Kamis, 18 September 2014

CERITA DARI PANTI 5

Sebuah sms masuk dari salah seorang anak penghuni panti asuhan yang biasa kukujungi.
"Ibu saya ingin keluar dari panti".
"Ada apa, apa yang terjadi?"
"Tidak tahu ni bu, sudah tidak kerasan saja".
Sampai di sini sms tidak kubalas, jika dia menceritakan duduk persoalannya maka kuusahakan untuk bisa menemaninya, tapi ketika jawabannya menunjukkan kegalauan saja maka biar dia bisa berpikir dulu, biar belajar untuk memahami persoalan dirinya sendiri. Untuk masalah penting seperti itu mestinya bukan berdasarkan kegalauan. Itu yang hendak kusampaikan dengan tidak kujawab smsnya.
Panti Asuhan di mana aku sering kesana bukanlah panti asuhan sebagaimana yang dikesankan di cerita-cerita, mereka semua masih punya orangtua meski tidak lengkap, pagi mereka sekolah biasa, selebihnya mereka dididik dengan pendidikan agama. Ada ustadz pengasuhnya.
Sedang yang bertanya padaku pun sudah lulus SMA yang sedianya mau melanjutkan kuliah atas biaya panti. Jadi bukannya aku kejam tho dicurhati kok tidak dibales, wajar bukan ketika aku berharap dia bersikap dewasa?.

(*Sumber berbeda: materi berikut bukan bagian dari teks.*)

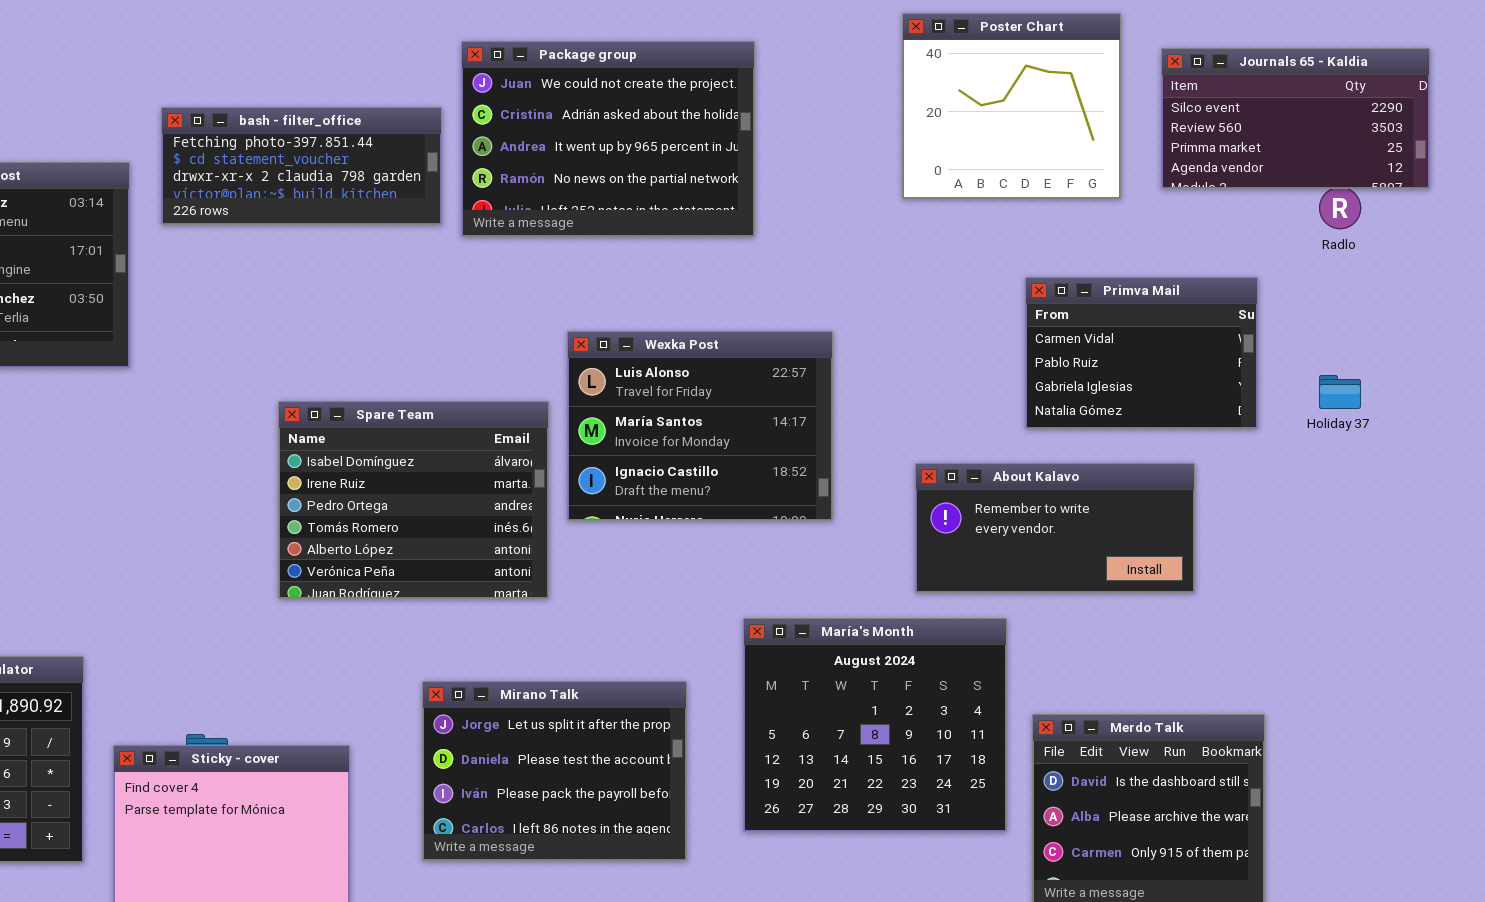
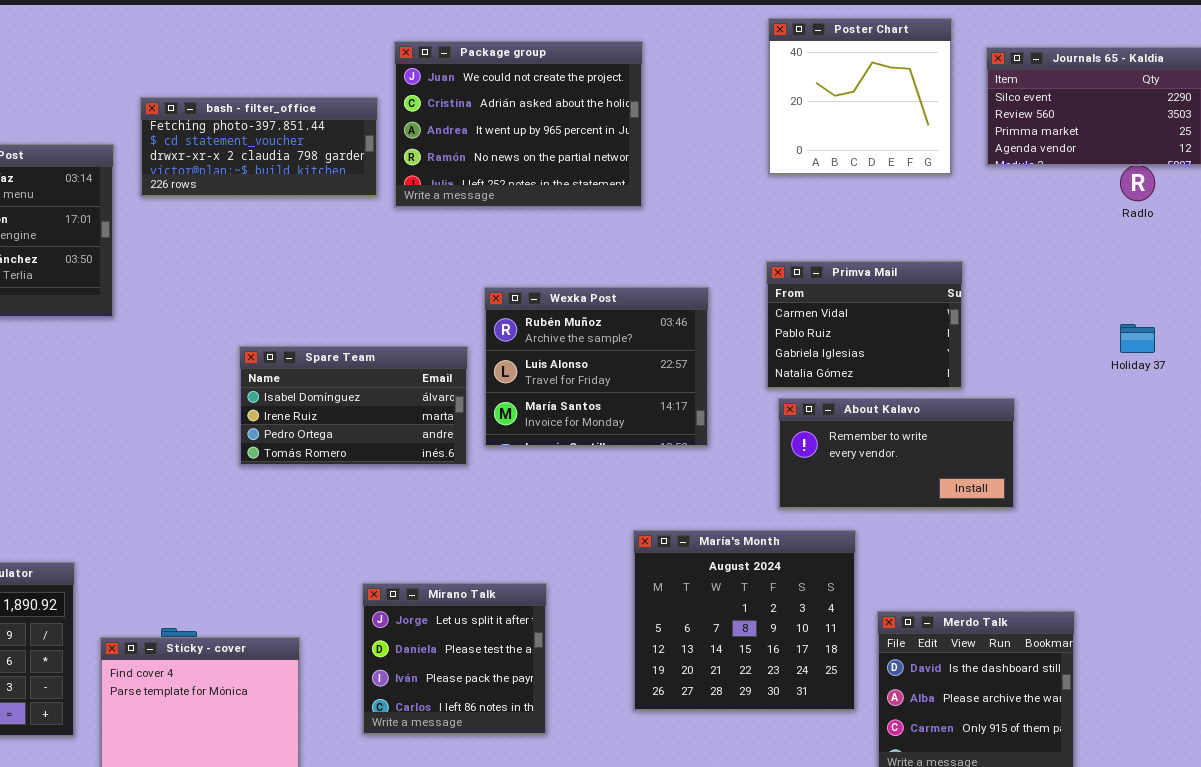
Primva Mail: [1025,277,1258,429] -> [766,261,963,389], moved
Wexka Post: [567,331,833,521] -> [484,287,709,447], scrolled up 1 row
Spare Team: [278,401,549,599] -> [239,346,468,466], resized
Mirano Talk: [422,681,687,861] -> [362,583,547,735], resized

Meski mereka anak panti asuhan, meski mereka selama ini " hidup" dari santunan, aku berharap mereka mempunyai kemandirian sikap, bisa menentukan sikap untuk kebaikan mereka sendiri, dan bukannya menjadi lemah jiwanya. Kemandiran sikap dibangun dengan mengenali apa yang jadi persoalannya, baru bisa memutuskan jalan keluar dari persoalan tersebut.
Seseorang memang cenderung bersimpati ketika mendengar kesusahan orang lain tetapi akan menjadi tidak baik ketika menjadikan sesorang berpikir orang lain harus menolongnya ketika dia merasa susah. Apalagi jika bantuan itupun harus sesuai keinginannya.